New requirements for emissions from new and existing power plants in the EU will cut pollution from the sector at least in half by 2030. But the level of ambition from national governments will determine how significant the changes to air quality will be, according to the bloc's environmental agency.

In a new analysis, the European Environment Agency, or EEA, found that new limits on sulfur dioxide, nitrogen oxide and dust emissions from all power plants starting in 2021 will lead to emissions reductions of at least 51% to 66%, depending on the pollutant. But if member states take advantage of the most stringent provisions of recent EU legislation, much higher reductions could be achieved, the agency said.

Under the EU's Industrial Emissions Directive, passed in 2017, member states are required to adopt a range of emission limits for pollutants into their permit conditions for industrial plants.
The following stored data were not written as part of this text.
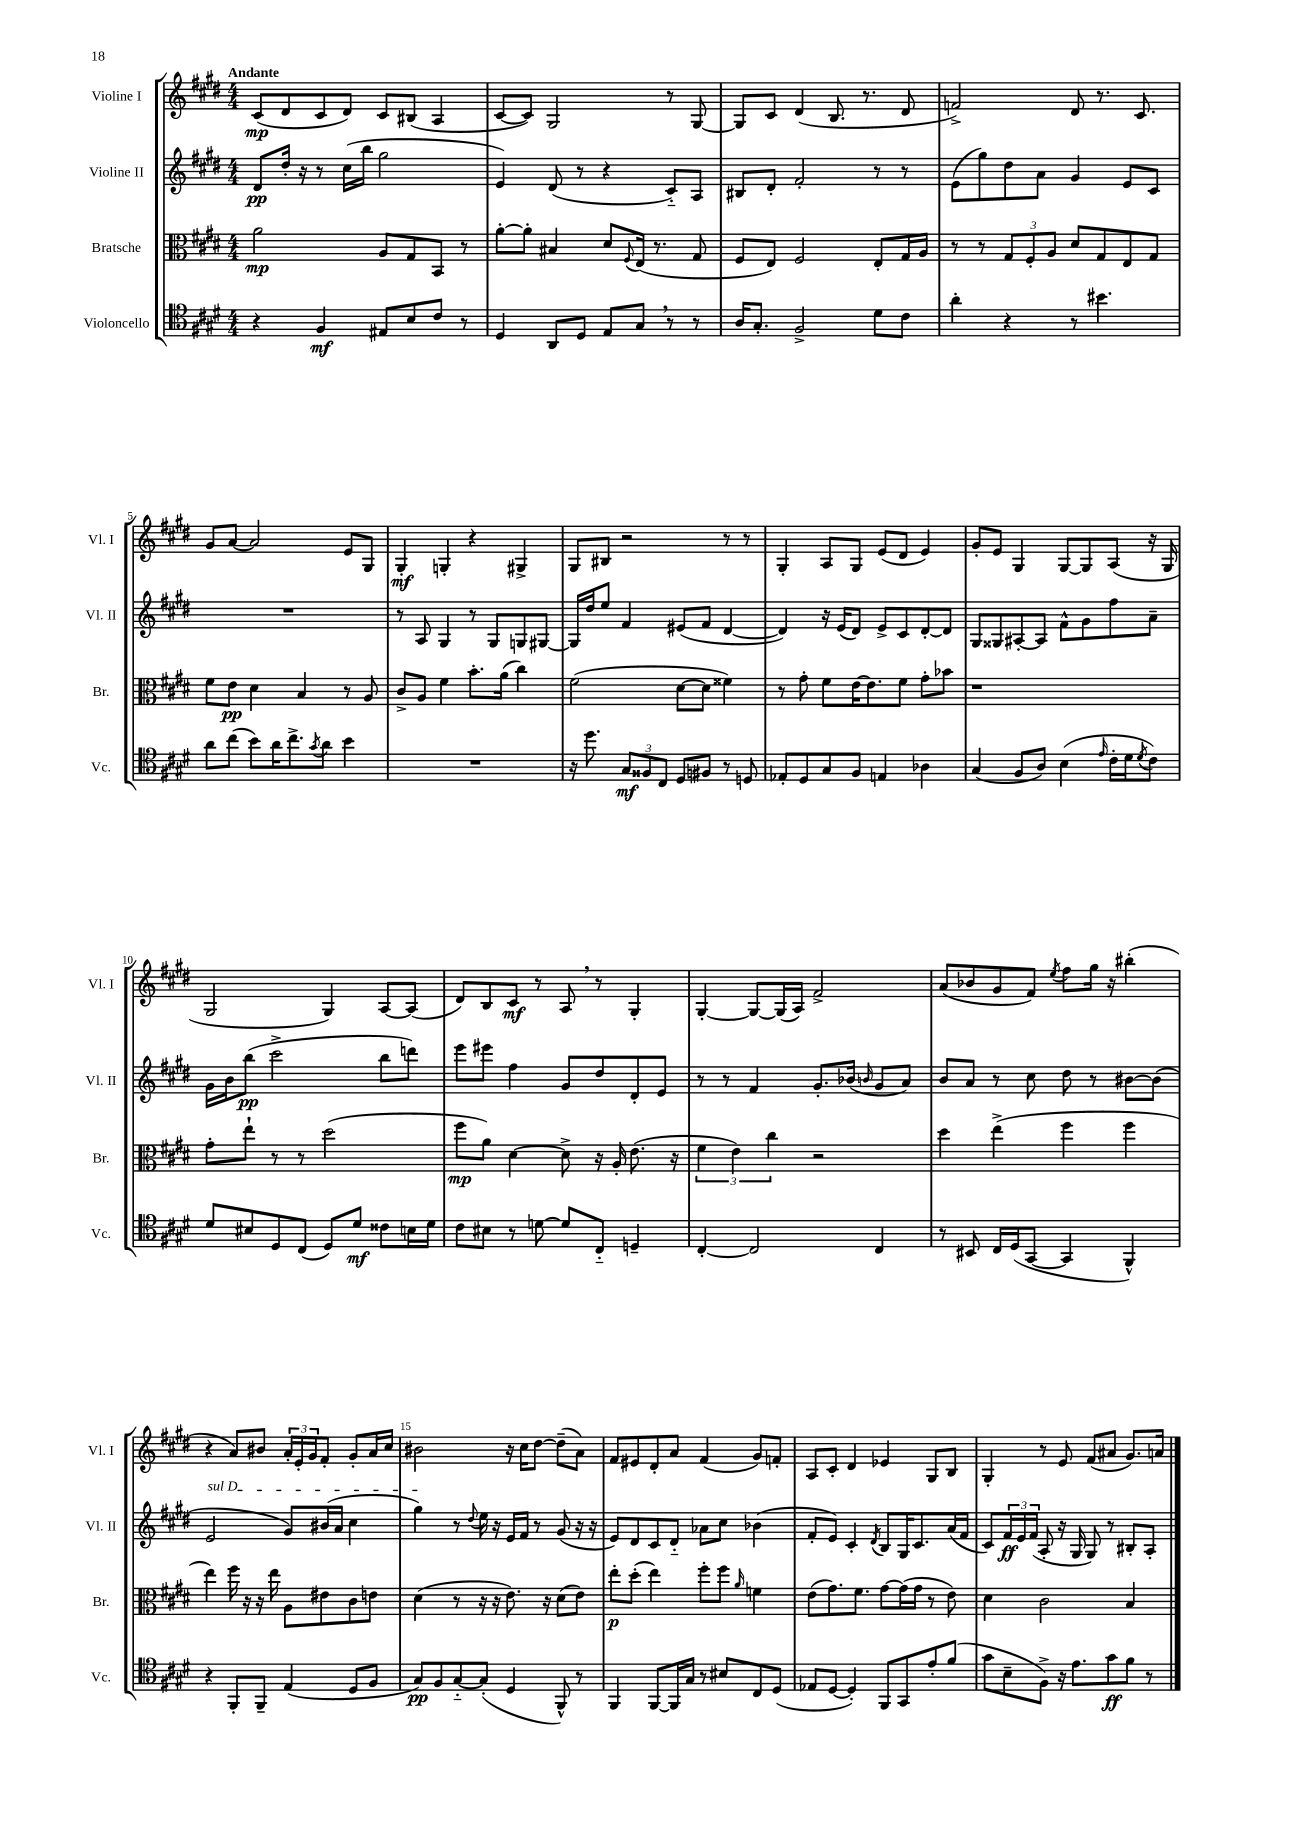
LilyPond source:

<<
\new StaffGroup <<
\new Staff = "s0" \with { instrumentName = "Violine I" shortInstrumentName = "Vl. I" } {
    \clef treble \key e \major \numericTimeSignature \time 4/4 \tempo "Andante"
    cis'8\mp( dis'8 cis'8 dis'8) cis'8 bis8( a4 |
    cis'8~ cis'8) gis2 r8 gis8~ |
    gis8 cis'8 dis'4( b8. r8. dis'8 |
    f'2->) dis'8 r8. cis'8. |
    gis'8 a'8~ a'2 e'8 gis8 |
    gis4-.\mf g4-. r4 gis4-> |
    gis8 bis8 r2 r8 r8 |
    gis4-. a8 gis8 e'8( dis'8 e'4) |
    gis'8-. e'8 gis4 gis8~ gis8 a8( r16 gis16 |
    gis2 gis4) a8~ a8( |
    dis'8) b8 cis'8\mf r8 a8 \breathe r8 gis4-. |
    gis4~-. gis8~ gis16( a16) fis'2-> |
    a'8( bes'8 gis'8 fis'8) \acciaccatura { e''8 } fis''8 gis''16 r16 bis''4-.( |
    r4 a'8) bis'8 \tuplet 3/2 { a'16-. e'16-. gis'16 } fis'8-. gis'8-. a'16 cis''16 |
    bis'2 r16 cis''16 dis''8~ dis''8--( a'8) |
    fis'8 eis'8 dis'8-. a'8 fis'4( gis'8) f'8-. |
    a8 cis'8-. dis'4 ees'4 gis8 b8 |
    gis4-. r8 e'8 fis'8( ais'8 gis'8.) a'16 \bar "|." |
}
\new Staff = "s1" \with { instrumentName = "Violine II" shortInstrumentName = "Vl. II" } {
    \clef treble \key e \major \numericTimeSignature \time 4/4
    dis'8\pp dis''16-. r16 r8 cis''16( b''16 gis''2 |
    e'4) dis'8( r8 r4 cis'8-_) a8 |
    bis8 dis'8-. fis'2-. r8 r8 |
    e'8( gis''8) dis''8 a'8 gis'4 e'8 cis'8 |
    R1 |
    r8 a8 gis4 r8 gis8 g8 gis8~ |
    gis16 dis''16 e''8 fis'4 eis'8( fis'8 dis'4~ |
    dis'4) r16 e'16( dis'8) e'8-> cis'8 dis'8~-. dis'8 |
    gis8 gisis8 ais8~-. ais8 fis'8-^ gis'8 fis''8 a'8-- |
    gis'16 b'16 b''8\pp( cis'''2-> b''8 d'''8) |
    e'''8 eis'''8 fis''4 gis'8 dis''8 dis'8-. e'8 |
    r8 r8 fis'4 gis'8.-. bes'16( \grace { b'16 } gis'8 a'8) |
    b'8 a'8 r8 cis''8 dis''8 r8 bis'8~ bis'8( |
    \once \override TextSpanner.bound-details.left.text = \markup { \italic "sul D" } e'2\startTextSpan gis'8) bis'16( a'16 cis''4 |
    gis''4\stopTextSpan) r8 \appoggiatura { dis''8 } e''16 r16 e'16 fis'16 r8 gis'8( r16 r16 |
    e'8) dis'8 cis'8 dis'8-_ aes'8 cis''8 bes'4( |
    fis'8-. e'8) cis'4-. \acciaccatura { dis'8 } b8 gis16 cis'8. a'16( fis'16 |
    cis'8) \tuplet 3/2 { fis'16\ff e'16 fis'16( } a8-. r16 gis16 gis8) r8 bis8-. a8-. \bar "|." |
}
\new Staff = "s2" \with { instrumentName = "Bratsche" shortInstrumentName = "Br." } {
    \clef alto \key e \major \numericTimeSignature \time 4/4
    a'2\mp a8 gis8 b,8 r8 |
    a'8~-. a'8-. bis4 dis'8 \appoggiatura { fis8 } e16( r8. gis8 |
    fis8 e8) fis2 e8-. gis16 a16 |
    r8 r8 \tuplet 3/2 { gis8 fis8-. a8 } dis'8 gis8 e8 gis8 |
    fis'8 e'8\pp dis'4 b4 r8 a8 |
    cis'8-> a8 fis'4 b'8.-. a'16( cis''4) |
    fis'2( dis'8~ dis'8 fisis'4) |
    r8 gis'8-. fis'8 e'16~ e'8. fis'8 gis'8-. bes'8 |
    r1 |
    gis'8-. e''8-! r8 r8 dis''2( |
    fis''8\mp a'8) dis'4~ dis'8-> r16 a16-. e'8.( r16 |
    \tuplet 3/2 { fis'4 e'4) cis''4 } r2 |
    dis''4 e''4->( fis''4 fis''4 |
    e''4) fis''16 r16 r16 e''16 a8 eis'8 cis'8 e'8 |
    dis'4( r8 r16 r16 e'8.) r16 dis'8( e'8) |
    e''8-.\p dis''8-.( e''4) fis''8-. fis''8 \grace { a'16 } f'4 |
    e'8( gis'8.) fis'8. gis'8~ gis'16( gis'16 r8 e'8) |
    dis'4 cis'2 b4 \bar "|." |
}
\new Staff = "s3" \with { instrumentName = "Violoncello" shortInstrumentName = "Vc." } {
    \clef tenor \key e \major \numericTimeSignature \time 4/4
    r4 fis4\mf eis8 b8 cis'8 r8 |
    dis4 a,8 dis8 e8 gis8 \breathe r8 r8 |
    a16 gis8.-. fis2-> dis'8 cis'8 |
    a'4-. r4 r8 bis'4. |
    a'8 cis''8( b'8) a'16 cis''8.-> \acciaccatura { gis'8 } a'8 b'4 |
    R1 |
    r16 dis''8. \tuplet 3/2 { gis8\mf fisis8 cis8 } dis8 fis8 r8 d8 |
    ees8-. dis8 gis8 fis8 e4 aes4 |
    gis4( fis8 a8) b4( \grace { e'16 } cis'16-. dis'16 \acciaccatura { dis'8 } cis'8) |
    dis'8 bis8 dis8 cis8( dis8) dis'8\mf cisis'8 b16 dis'16 |
    cis'8 bis8 r8 d'8~ d'8 cis8-_ d4-- |
    cis4~-. cis2 cis4 |
    r8 bis,8 cis16 dis16( gis,8~ gis,4 fis,4-^) |
    r4 fis,8-. fis,8-- e4( dis8 fis8 |
    gis8\pp) fis8 gis8~-_ gis8-.( dis4 fis,8-^) r8 |
    fis,4 fis,8~ fis,16 gis16 r8 bis8 cis8 dis8( |
    ees8 dis8~ dis4-.) fis,8 gis,8 e'8-. fis'8( |
    gis'8 b8-- fis8->) r16 e'8. gis'8\ff fis'8 r8 \bar "|." |
}
>>
>>
\layout { \context { \Score \override BarNumber.break-visibility = ##(#f #t #t) barNumberVisibility = #(every-nth-bar-number-visible 5) } }
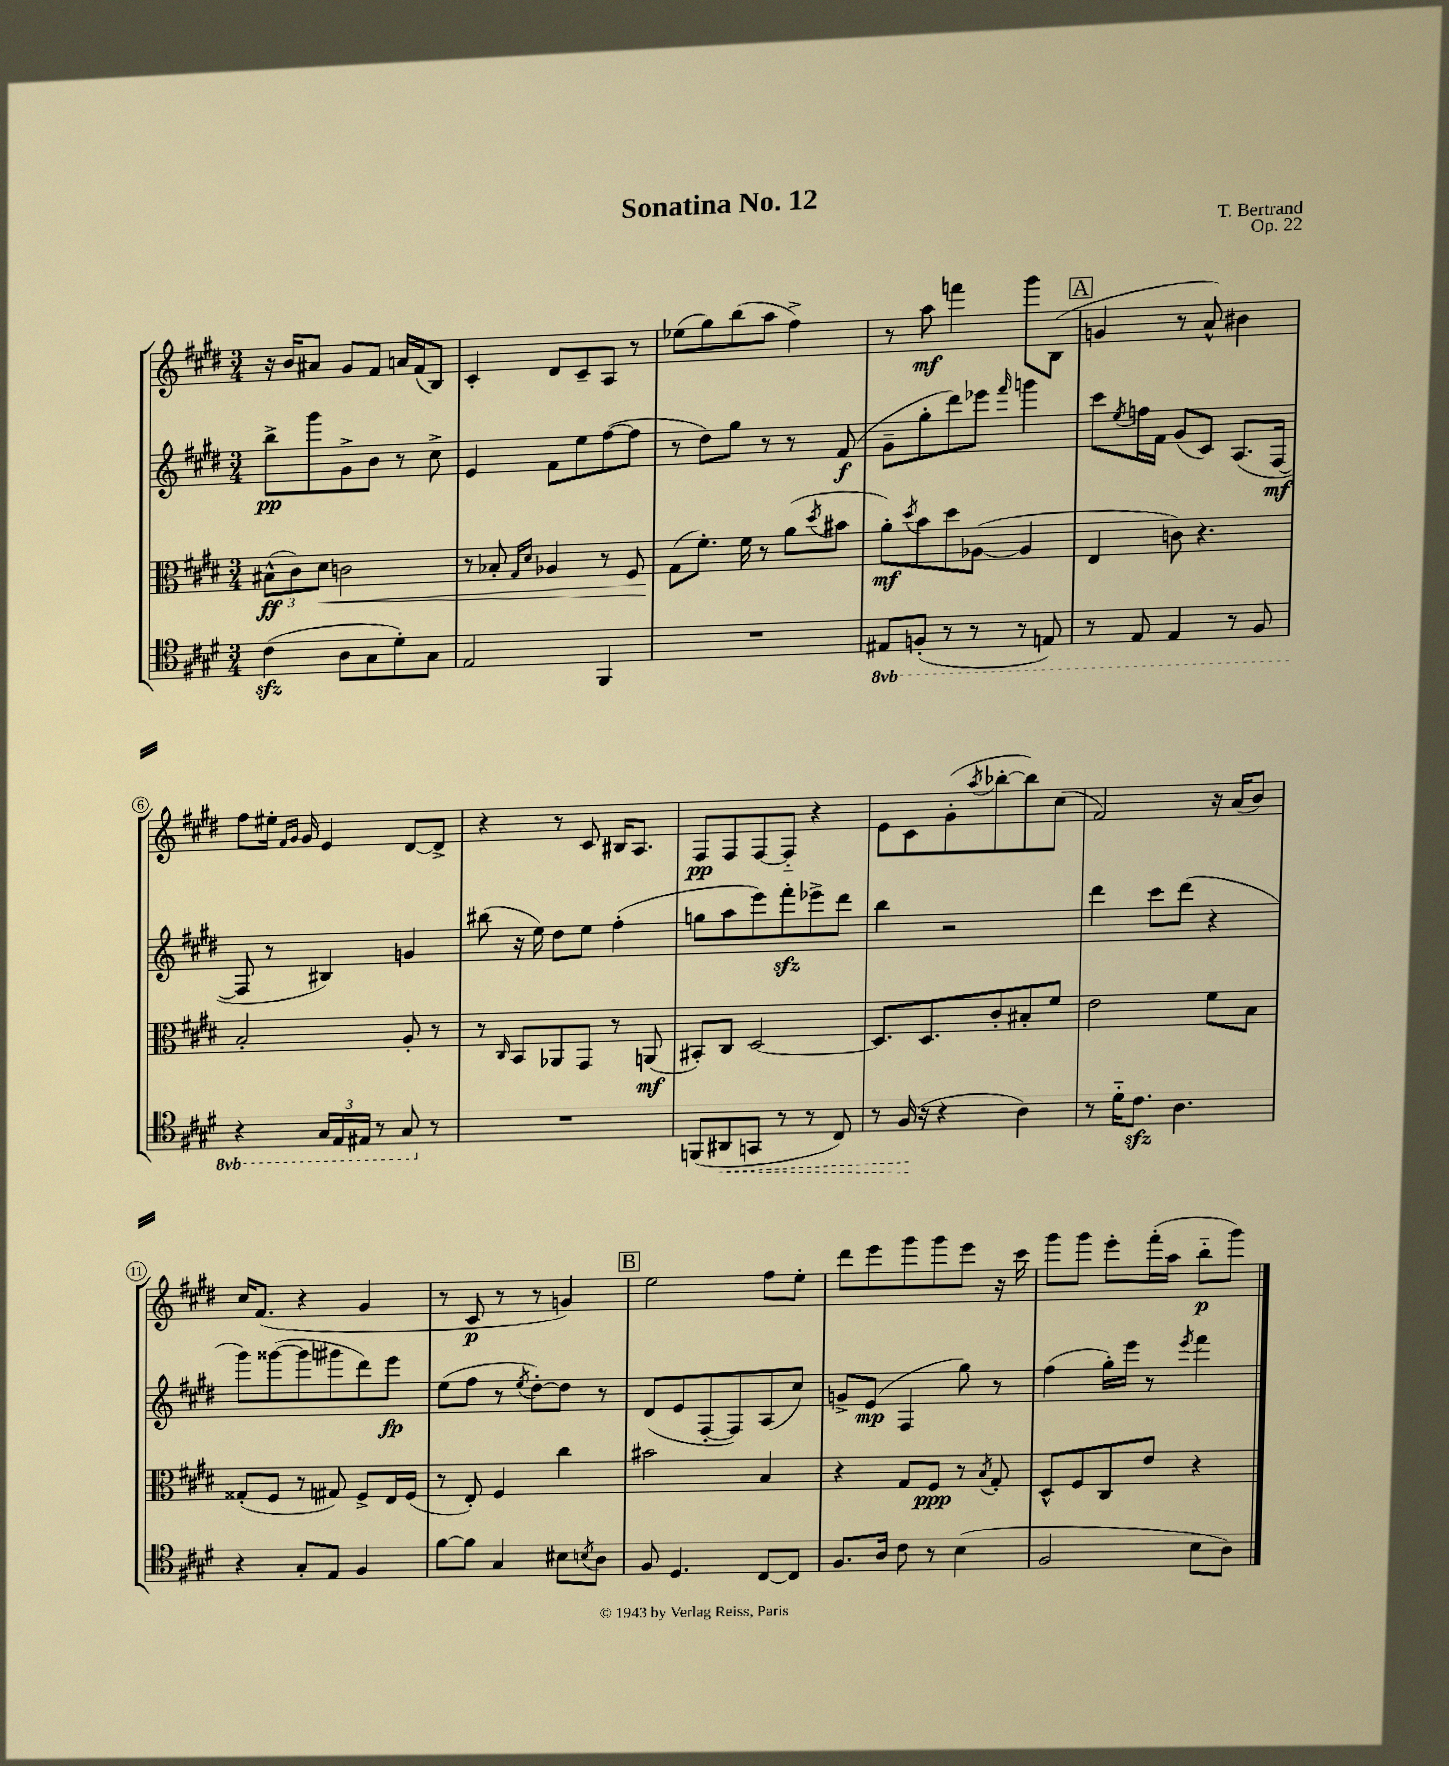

These already apply to new power plants and will qualify for all existing ones by 2021 at the latest.

By 2030, according to the EEA analysis, implementing the upper emission limits would cut emissions by 66% for SO2, 56% for particulate matter and 51% for NOx, compared with 2016. The most ambitious targets under the directive would result in reductions of 91% for SO2, 82% for particulate matter and 79% for NOX.

"The lower limit is the level of ambition that member states should strive for when setting permit conditions," the agency said, emphasizing that they are technically and economically achievable in most cases.

The study noted that fossil fuel-fired power plants, most of them coal- and gas-fired, still generate almost half of all electricity in the EU's 28 member states and release more than half of the total man-made SO2, 15% of NOx and 4% of particulate matter, in addition to other pollutants such as mercury. Previous environmental regulation has already reduced emissions of SO2 and dust from power plants by more than three quarters since 2004, it said.